The Lost Century, Larissa Lai (Arsenal Pulp Press, September 2022); The Loyal Daughter, Nancy Lam (At Bay Press, September 2022) The Lost Century, Larissa Lai (Arsenal Pulp Press, September 2022); The Loyal Daughter, Nancy Lam (At Bay Press, September 2022)

In Larissa Lai’s new novel, The Lost Century, elderly Violet Mah wonders, “Why is it that the grandchild most distant from the history is the one most interested in it?” It is this question that frames Lai’s story set in Hong Kong just before and during the Japanese occupation. This question is also the basis of another new novel, Nancy Lam’s debut, The Loyal Daughter, which takes place in southern China, Hong Kong, and Ontario. 
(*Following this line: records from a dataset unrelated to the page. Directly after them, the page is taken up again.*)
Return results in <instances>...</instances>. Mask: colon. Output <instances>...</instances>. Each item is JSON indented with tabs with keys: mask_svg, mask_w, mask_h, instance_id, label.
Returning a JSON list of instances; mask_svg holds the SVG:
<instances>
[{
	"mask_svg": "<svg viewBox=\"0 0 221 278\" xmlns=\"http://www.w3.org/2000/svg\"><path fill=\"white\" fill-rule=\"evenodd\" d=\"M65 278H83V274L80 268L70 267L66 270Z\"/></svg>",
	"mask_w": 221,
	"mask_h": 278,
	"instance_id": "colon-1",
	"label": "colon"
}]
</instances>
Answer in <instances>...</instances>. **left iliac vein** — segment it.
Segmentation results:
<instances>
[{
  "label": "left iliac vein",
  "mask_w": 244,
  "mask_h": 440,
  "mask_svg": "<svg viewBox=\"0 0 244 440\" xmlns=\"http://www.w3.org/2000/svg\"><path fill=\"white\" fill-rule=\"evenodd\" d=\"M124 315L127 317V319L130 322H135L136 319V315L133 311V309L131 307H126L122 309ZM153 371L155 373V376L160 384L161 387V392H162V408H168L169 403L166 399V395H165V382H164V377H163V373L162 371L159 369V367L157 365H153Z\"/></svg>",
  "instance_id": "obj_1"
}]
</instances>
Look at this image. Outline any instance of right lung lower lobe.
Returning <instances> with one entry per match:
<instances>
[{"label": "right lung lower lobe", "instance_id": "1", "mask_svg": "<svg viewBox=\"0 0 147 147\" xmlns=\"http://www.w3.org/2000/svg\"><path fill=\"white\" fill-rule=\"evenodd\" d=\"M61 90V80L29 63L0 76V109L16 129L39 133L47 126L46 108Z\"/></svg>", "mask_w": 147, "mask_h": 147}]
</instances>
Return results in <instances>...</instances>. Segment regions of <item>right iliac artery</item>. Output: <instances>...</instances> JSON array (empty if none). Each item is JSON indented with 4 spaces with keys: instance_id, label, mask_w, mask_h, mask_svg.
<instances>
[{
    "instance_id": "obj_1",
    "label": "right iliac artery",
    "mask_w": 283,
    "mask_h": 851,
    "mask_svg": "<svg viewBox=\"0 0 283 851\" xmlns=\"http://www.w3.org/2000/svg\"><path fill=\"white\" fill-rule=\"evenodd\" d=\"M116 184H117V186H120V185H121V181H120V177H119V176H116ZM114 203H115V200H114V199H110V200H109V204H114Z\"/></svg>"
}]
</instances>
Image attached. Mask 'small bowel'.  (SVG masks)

In The Lost Century, Violet’s grand-niece Ophelia is visiting Hong Kong from Canada during the Handover and the two go out to dinner during the rainy evening of 30 June 1997 so Violet can answer Ophelia’s questions about the sacrifices the women in their family have made to carry on their lineage. Going back to before World War II, two old Hong Kong families, the Mahs and Cheungs, are sworn enemies after the elder Mah produced and sold an opium alternative that the elder Cheung died from after overdosing. Mah was ordered to pay a hefty fine to the Cheung family and spent three months in prison. He stopped producing this line of drugs that killed old Cheung, but these punishments were too little too late. Despite the family history, in the mid-1930s, Emily Mah and Cheung Tak-Wing elope against their families’ wishes and all hell breaks out. Emily’s sister Violet is the great-aunt in the Handover part of the narrative.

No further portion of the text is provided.